According to an article published by the U.S. Southern Command, Chinese fishing vessels have aggressively violated maritime boundaries and conducted illegal fishing operations as far away as South America in older to sustain China’s massive demand for seafood. This entanglement isn’t purely economic, and comes with reverberating effects within both security and environmental circles the world over.

Addressing concerns about China’s massive fishing fleet (estimated at nearly 3,000 ships) is complicated, in large part because its activities often skirt the boundary of international waters. These vessels routinely violate the sovereign waters of other nations–often bolstered by Chinese Coast Guard escorts–but return to international waters before they can be caught and charged. From there, ship-to-ship transfers with refrigerated vessels allow the Chinese fishing industry to continue stripping other areas of marine life without acknowledging regional limits established by local governments.

It’s not that the Chinese fleet can’t fish in international waters, but its close presence generates controversy. For example, Juan Carlos Sueiro, Peru’s fisheries director of the international organization, Oceana, indicated that it “already identified vessels entering into Peruvian waters without a license or with duplicated ID.”

These violations create a complicated security environment for South American nations to prevent Chinese fishing crews from over-fishing their waters or hunting endangered or protected species. Regions near Peru and Argentina have the largest congregation of these vessels in the world. Often, there’s a lack of infrastructure for surveillance or the means to mount an effective determent effort. In August of 2017, the vessel Fu Yuan Yu Leng 999 was boarded by authorities from Ecuador after the crew was caught fishing in a protected marine reserve.
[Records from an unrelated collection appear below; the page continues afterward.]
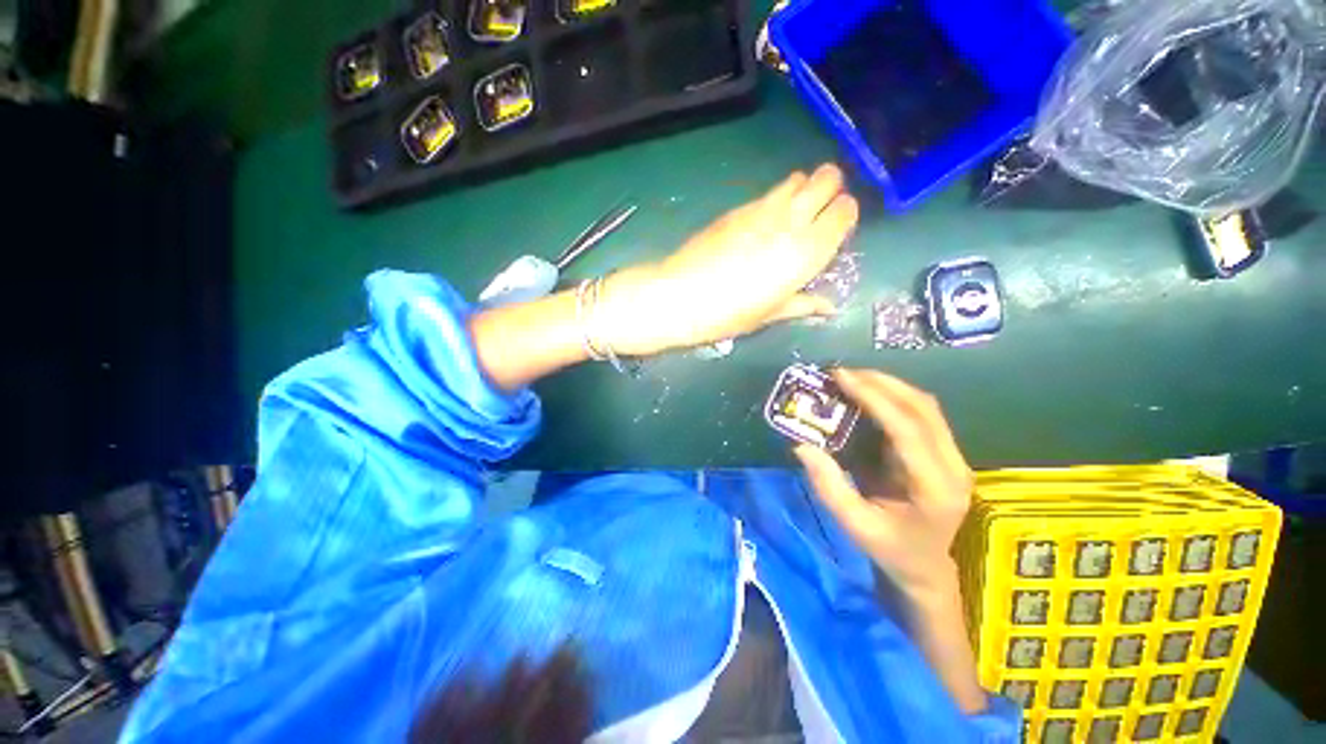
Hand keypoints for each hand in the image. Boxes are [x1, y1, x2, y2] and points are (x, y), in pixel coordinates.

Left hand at [601, 164, 858, 355]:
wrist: (682, 295)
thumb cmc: (730, 313)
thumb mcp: (770, 314)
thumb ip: (803, 304)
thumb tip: (828, 306)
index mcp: (808, 250)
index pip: (847, 210)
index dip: (844, 216)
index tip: (834, 233)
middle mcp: (791, 220)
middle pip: (828, 177)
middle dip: (830, 190)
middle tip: (817, 216)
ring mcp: (762, 209)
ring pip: (798, 177)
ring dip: (802, 190)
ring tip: (789, 217)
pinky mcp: (737, 207)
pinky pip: (768, 191)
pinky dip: (775, 200)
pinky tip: (760, 225)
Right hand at [793, 369, 972, 600]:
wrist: (928, 570)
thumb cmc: (892, 551)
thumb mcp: (855, 525)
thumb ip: (828, 485)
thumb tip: (801, 445)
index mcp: (935, 488)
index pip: (908, 429)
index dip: (875, 398)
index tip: (842, 378)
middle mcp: (954, 466)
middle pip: (923, 408)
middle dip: (881, 383)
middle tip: (842, 373)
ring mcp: (954, 458)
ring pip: (926, 406)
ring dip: (889, 386)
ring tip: (852, 378)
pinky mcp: (945, 453)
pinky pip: (921, 414)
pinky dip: (894, 398)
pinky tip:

Onboard, authorities found 300 tons of shark fins, which had been cut off of live sharks that were thrown back to sea. The harvest is for a specialty dish in China, shark fin soup, which is commonly served at special occasions such as weddings.

As stocks dwindle in South American waters and threaten economic reliance on the native fishing industry, tensions will only continue to rise between China and other countries. In fact, Coast Guard vessels in Argentina already fired on and even sunk Chinese fishing vessels on more than one occasion as a result of illegal fishing activities.

In 2017, James G. Stavridis, the 16th supreme allied commander at NATO, co-wrote an op-ed for the Washington Post entitled, “The Fishing Wars are Coming.” In that piece, he and co-author Johan Bergenas laid out just how big an issue this illegal fishing may soon become. They wrote:

“The decline in nearly half of global fish stocks in recent decades is a growing and existential threat to roughly 1 billion people around the world who rely on seafood as their primary source of protein. No other country is more concerned about the increasingly empty oceans than China, whose people eat twice as much fish as the global average.

In order to keep its people fed and employed, the Chinese government provides hundreds of millions of dollars a year in subsidies to its distant-water fishing fleet. And in the South China Sea, it is common for its ships to receive Chinese Coast Guard escorts when illegally entering other countries’ fishing waters. As such, the Chinese government is directly enabling and militarizing the worldwide robbing of ocean resources.”